What you need to do =
Once the line containing "José Briceño-Ruiz has" is found, set down that line and each one after it exactly, through the end of the entries.

Data in this exercise =
+ + + + + + +
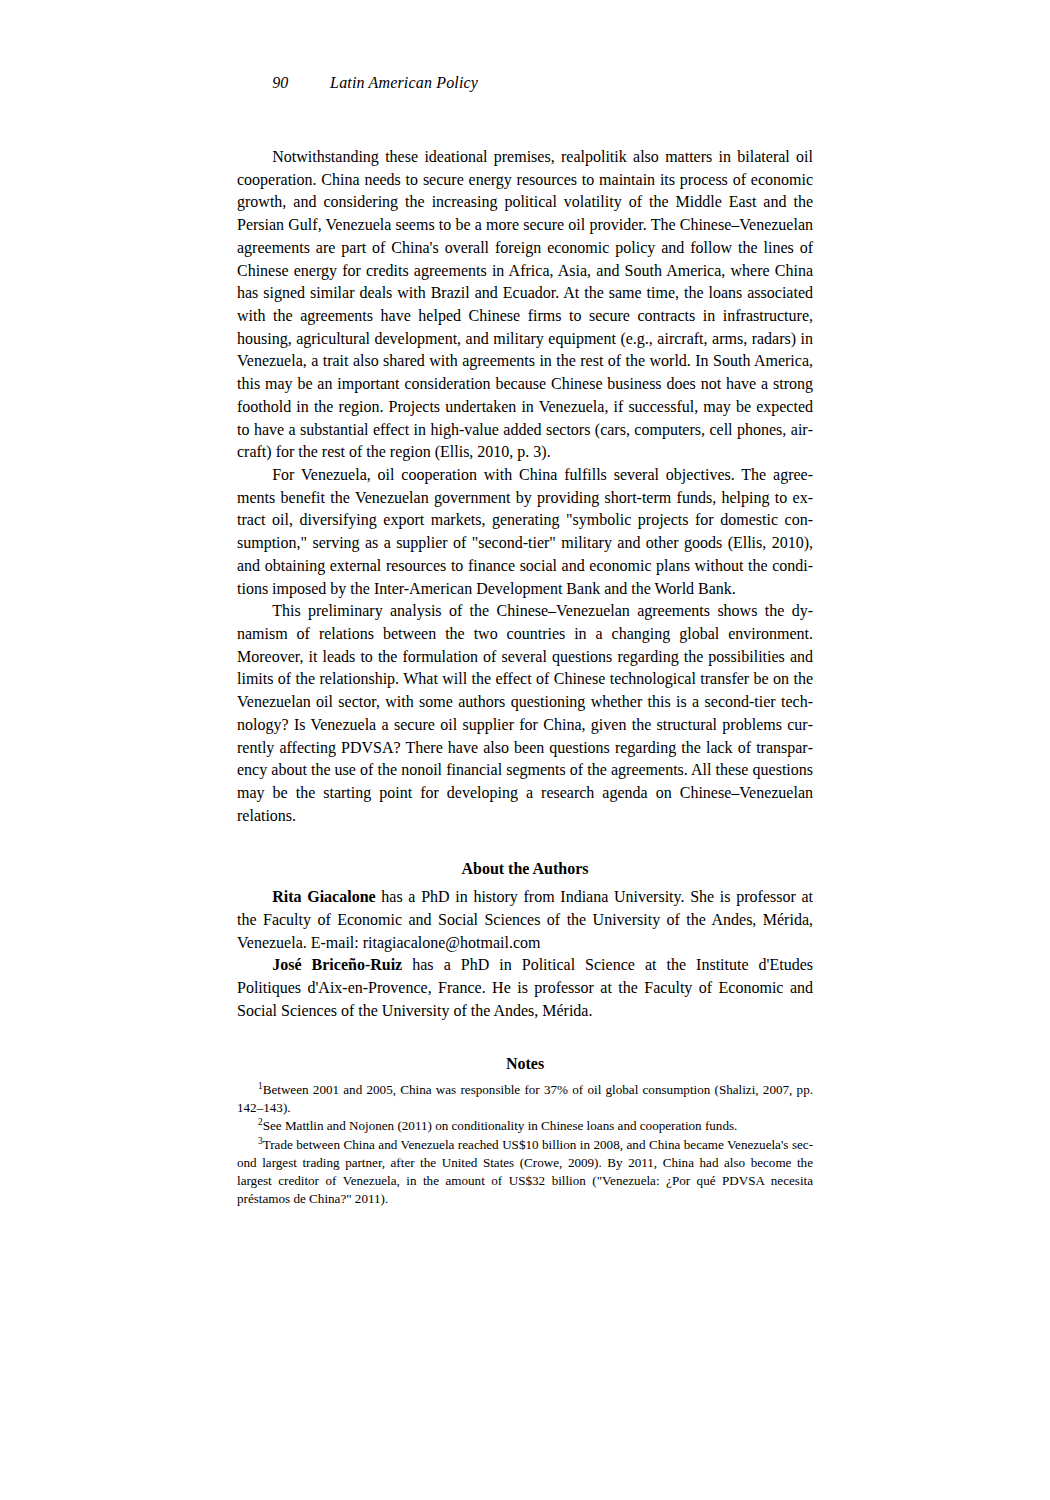90 Latin American Policy
Notwithstanding these ideational premises, realpolitik also matters in bilateral oil cooperation. China needs to secure energy resources to maintain its process of economic growth, and considering the increasing political volatility of the Middle East and the Persian Gulf, Venezuela seems to be a more secure oil provider. The Chinese–Venezuelan agreements are part of China's overall foreign economic policy and follow the lines of Chinese energy for credits agreements in Africa, Asia, and South America, where China has signed similar deals with Brazil and Ecuador. At the same time, the loans associated with the agreements have helped Chinese firms to secure contracts in infrastructure, housing, agricultural development, and military equipment (e.g., aircraft, arms, radars) in Venezuela, a trait also shared with agreements in the rest of the world. In South America, this may be an important consideration because Chinese business does not have a strong foothold in the region. Projects undertaken in Venezuela, if successful, may be expected to have a substantial effect in high-value added sectors (cars, computers, cell phones, aircraft) for the rest of the region (Ellis, 2010, p. 3).
For Venezuela, oil cooperation with China fulfills several objectives. The agreements benefit the Venezuelan government by providing short-term funds, helping to extract oil, diversifying export markets, generating "symbolic projects for domestic consumption," serving as a supplier of "second-tier" military and other goods (Ellis, 2010), and obtaining external resources to finance social and economic plans without the conditions imposed by the Inter-American Development Bank and the World Bank.
This preliminary analysis of the Chinese–Venezuelan agreements shows the dynamism of relations between the two countries in a changing global environment. Moreover, it leads to the formulation of several questions regarding the possibilities and limits of the relationship. What will the effect of Chinese technological transfer be on the Venezuelan oil sector, with some authors questioning whether this is a second-tier technology? Is Venezuela a secure oil supplier for China, given the structural problems currently affecting PDVSA? There have also been questions regarding the lack of transparency about the use of the nonoil financial segments of the agreements. All these questions may be the starting point for developing a research agenda on Chinese–Venezuelan relations.
About the Authors
Rita Giacalone has a PhD in history from Indiana University. She is professor at the Faculty of Economic and Social Sciences of the University of the Andes, Mérida, Venezuela. E-mail: ritagiacalone@hotmail.com
José Briceño-Ruiz has a PhD in Political Science at the Institute d'Etudes Politiques d'Aix-en-Provence, France. He is professor at the Faculty of Economic and Social Sciences of the University of the Andes, Mérida.
Notes
1Between 2001 and 2005, China was responsible for 37% of oil global consumption (Shalizi, 2007, pp. 142–143).
2See Mattlin and Nojonen (2011) on conditionality in Chinese loans and cooperation funds.
3Trade between China and Venezuela reached US$10 billion in 2008, and China became Venezuela's second largest trading partner, after the United States (Crowe, 2009). By 2011, China had also become the largest creditor of Venezuela, in the amount of US$32 billion ("Venezuela: ¿Por qué PDVSA necesita préstamos de China?" 2011).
+ + + + + + +
Expected answer =
José Briceño-Ruiz has a PhD in Political Science at the Institute d'Etudes Politiques d'Aix-en-Provence, France. He is professor at the Faculty of Economic and Social Sciences of the University of the Andes, Mérida.
Notes
1Between 2001 and 2005, China was responsible for 37% of oil global consumption (Shalizi, 2007, pp. 142–143).
2See Mattlin and Nojonen (2011) on conditionality in Chinese loans and cooperation funds.
3Trade between China and Venezuela reached US$10 billion in 2008, and China became Venezuela's second largest trading partner, after the United States (Crowe, 2009). By 2011, China had also become the largest creditor of Venezuela, in the amount of US$32 billion ("Venezuela: ¿Por qué PDVSA necesita préstamos de China?" 2011).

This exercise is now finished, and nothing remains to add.